Pipelining loop3 and new analysis - 2024.1 English - XD261

Vitis Tutorials: Vitis HLS (XD261)

Document ID
XD261
Release Date
2024-06-19
Version
2024.1 English

Let’s try to improve the performance of loop3 by using a pipeline pragma on the innermost-loop: on the graph, right click on the process and select “goto source”, this brings you to the call site.

Code Analyzer process loop3 goto source

Insert a new line after the for statement of the innermost loop and type #pragma HLS PIPELINE II=1. You can see that the editor suggest you the possible completions as you type. Save the file (note: it should be saved automatically) and run again C SIMULATION, then open Code Analyzer in the report section. Notice the updated Transaction Interval estimation TI=290. Expand the code by using the down pointing arrow.

Code Analyzer process loop3 after pipeline

We can observe that Code Analyzer took into account the Pipeline Pragma and estimated that II=1 was now achievable. Similar to before, this means the innermost loop now achieves TI=TRIPCOUNT*II=16*1=16.

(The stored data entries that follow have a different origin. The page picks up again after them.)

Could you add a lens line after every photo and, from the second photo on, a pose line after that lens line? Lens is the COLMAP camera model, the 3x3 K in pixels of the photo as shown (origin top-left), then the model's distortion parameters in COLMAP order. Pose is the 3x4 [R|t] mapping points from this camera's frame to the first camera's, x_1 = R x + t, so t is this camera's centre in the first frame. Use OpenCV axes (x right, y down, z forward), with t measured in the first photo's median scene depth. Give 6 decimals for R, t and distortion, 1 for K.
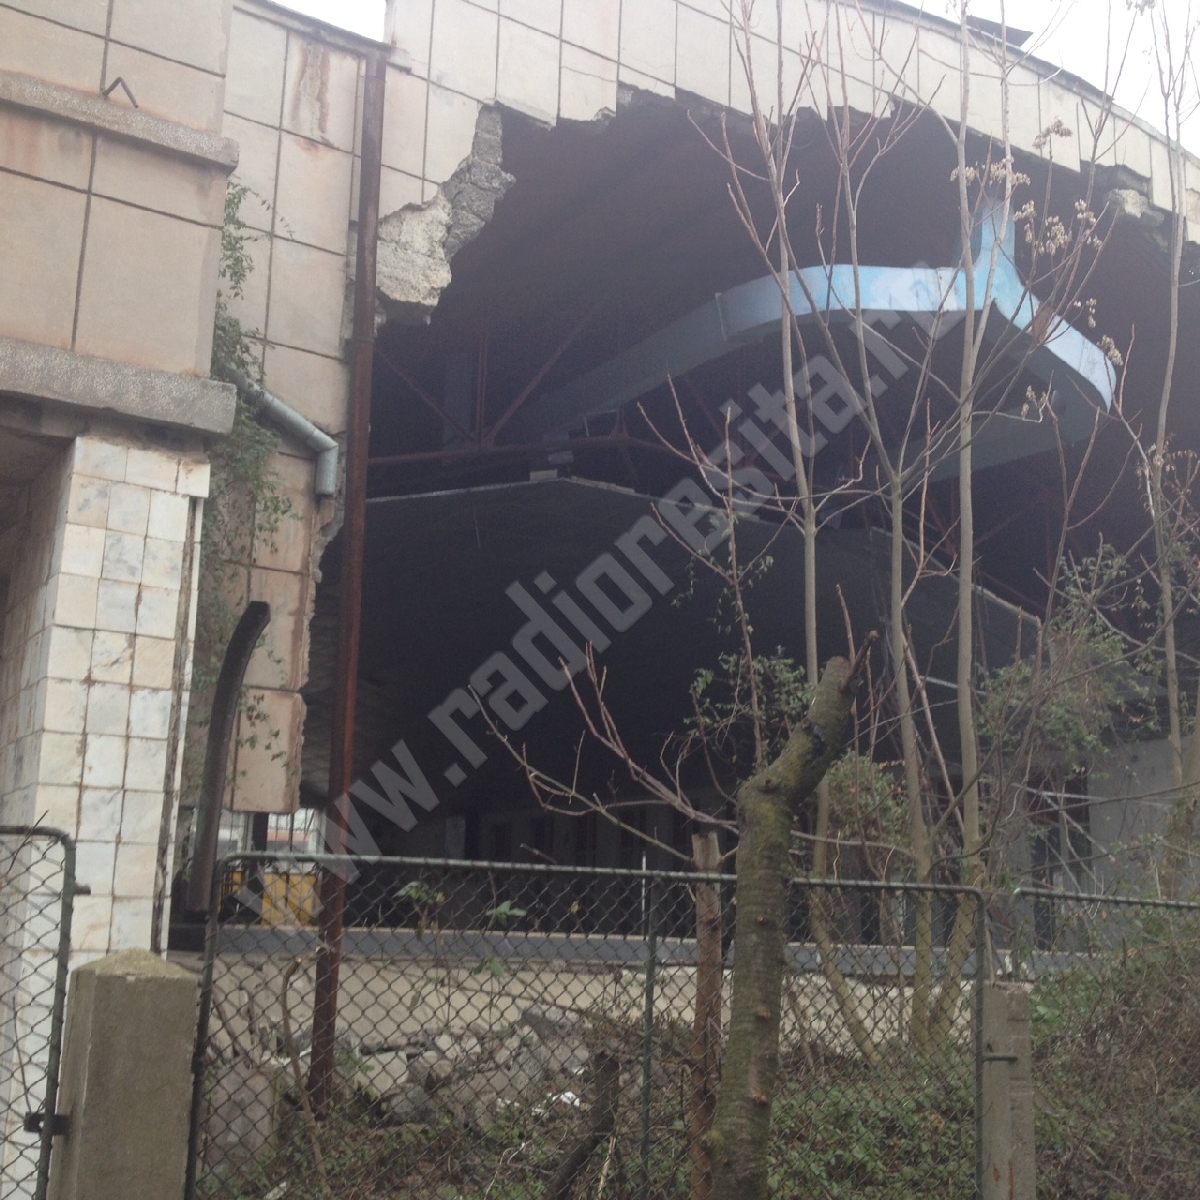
lens RADIAL K [[1887.3, 0, 600.0], [0, 1887.3, 600.0], [0, 0, 1]] dist [0.293957, -1.206022]
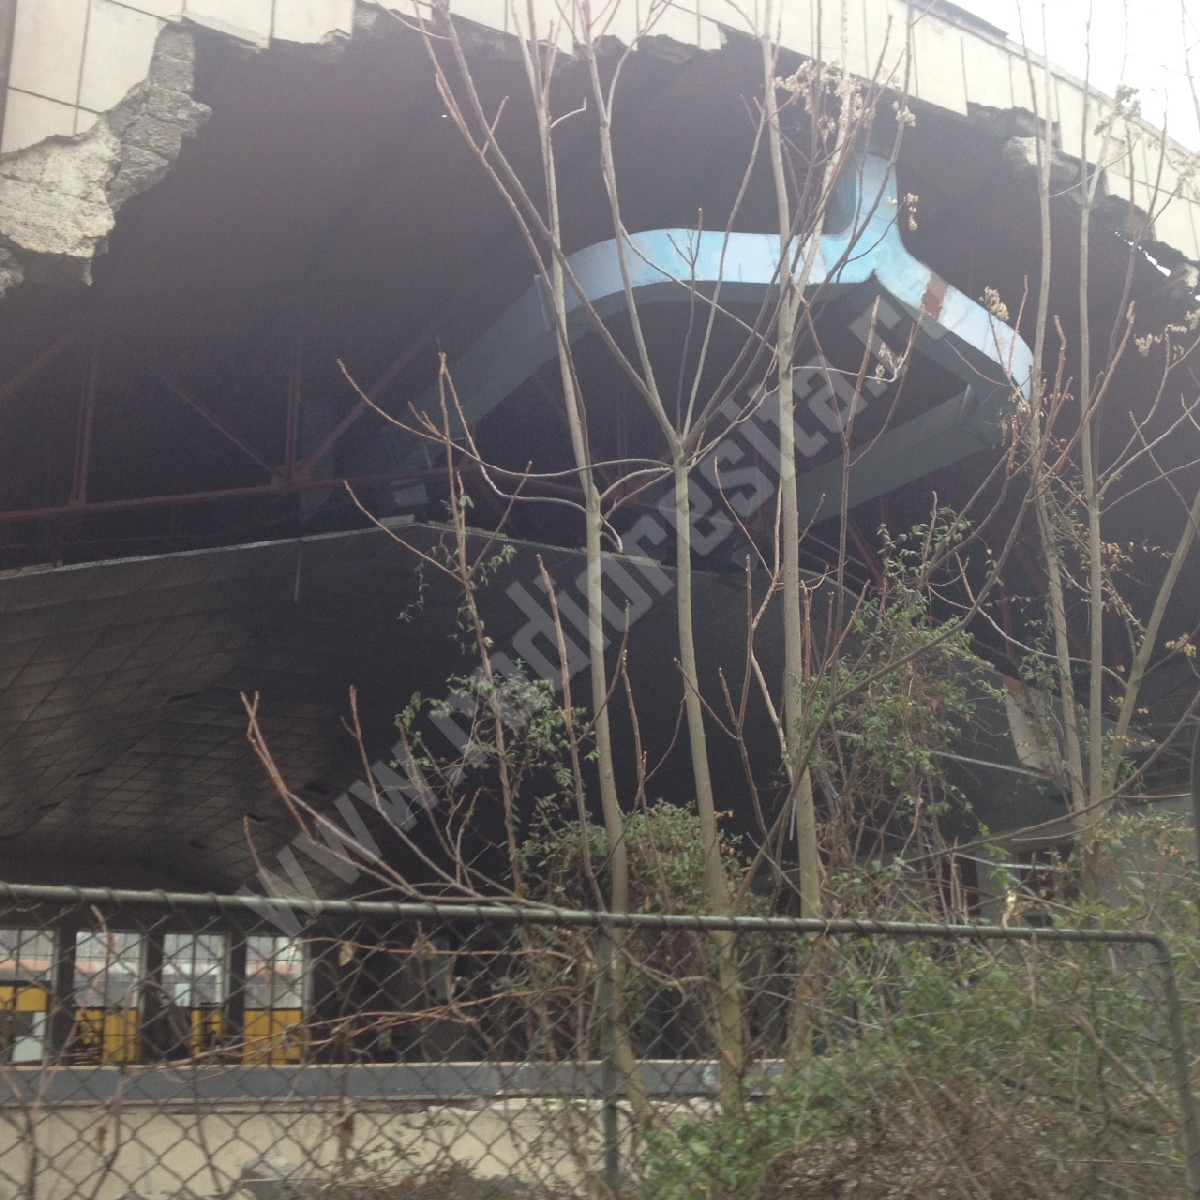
lens RADIAL K [[1887.3, 0, 600.0], [0, 1887.3, 600.0], [0, 0, 1]] dist [0.293957, -1.206022]
pose [[0.998146, -0.052924, -0.030064, 0.134096], [0.050963, 0.996736, -0.062613, 0.044105], [0.033279, 0.060964, 0.997585, 0.216936]]
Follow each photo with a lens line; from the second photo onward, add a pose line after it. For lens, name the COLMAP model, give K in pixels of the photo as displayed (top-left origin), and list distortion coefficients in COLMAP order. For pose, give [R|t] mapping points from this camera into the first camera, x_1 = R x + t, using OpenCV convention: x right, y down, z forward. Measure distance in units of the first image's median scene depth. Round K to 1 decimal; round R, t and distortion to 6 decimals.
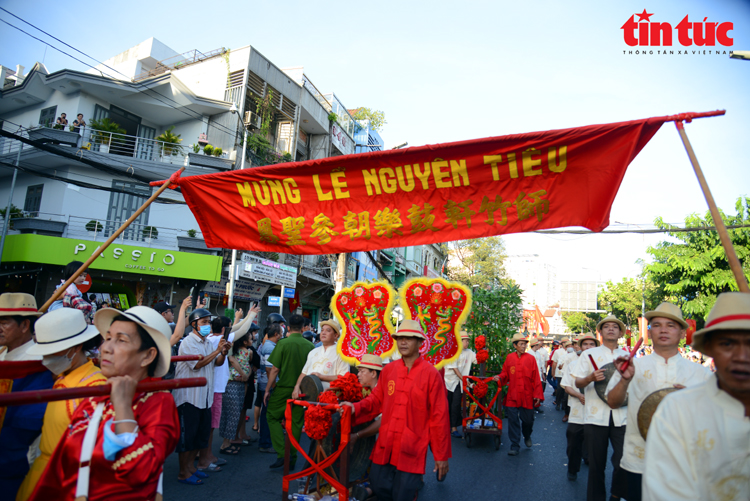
lens RADIAL K [[528.2, 0, 375.0], [0, 528.2, 250.5], [0, 0, 1]] dist [-0.081382, 0.003356]
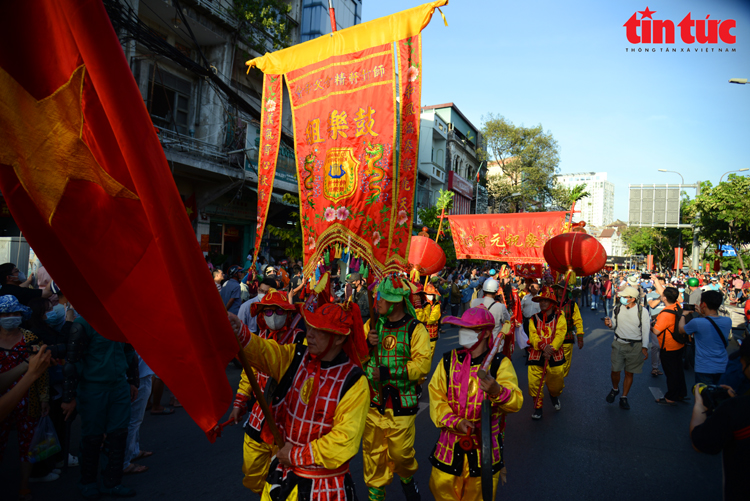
lens RADIAL K [[528.2, 0, 375.0], [0, 528.2, 250.5], [0, 0, 1]] dist [-0.081382, 0.003356]
pose [[0.994987, -0.018096, -0.098355, 0.047522], [0.031825, 0.989659, 0.139867, 0.026201], [0.094807, -0.142296, 0.985273, 0.170092]]
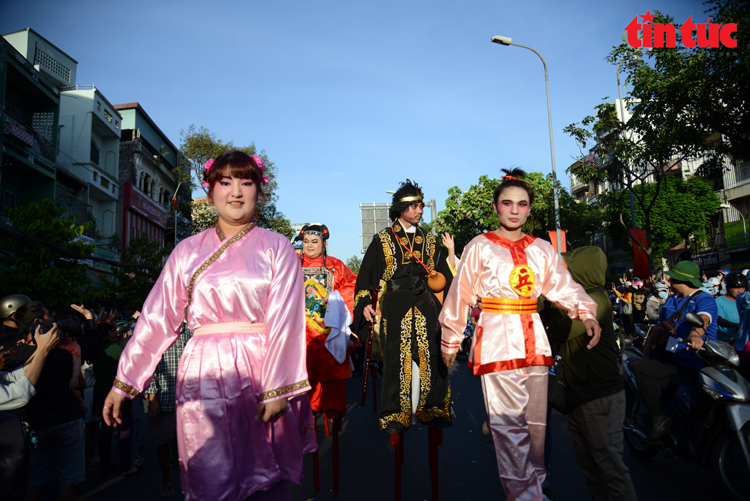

Because the innermost loop is pipelined, this means the hardware module generated is independent from the outermost loop module and the innermost loop will have its own finite state machine (FSM). The outermost loop will also have its own FSM, so it will take an extra 2 clock cycles to enter and exit the inner loop FSM; for this reason, the outermost loop’s II is not only the sum of all TI from statements like in the previous situation but we need to add those 2 more cycles, II=16+2=18.

You don’t need to remember all the details but it’s good to have a good understanding of the estimations and the way they are computed and influence their parent hierarchy.

The Transaction Internal of the outermost loop will be TI=TRIPCOUNT*II=16*18=288.

For the extracted process itself, we add 2 extra cycles for the finite state machine of the process which gives the overall Transaction Interval for the pipelined loop3 of TI=288+2=290.

We can check and analyze the other processes but there are some simplifications and optimizations that we can do perform. Let’s look at the Channel table to see how it can help us.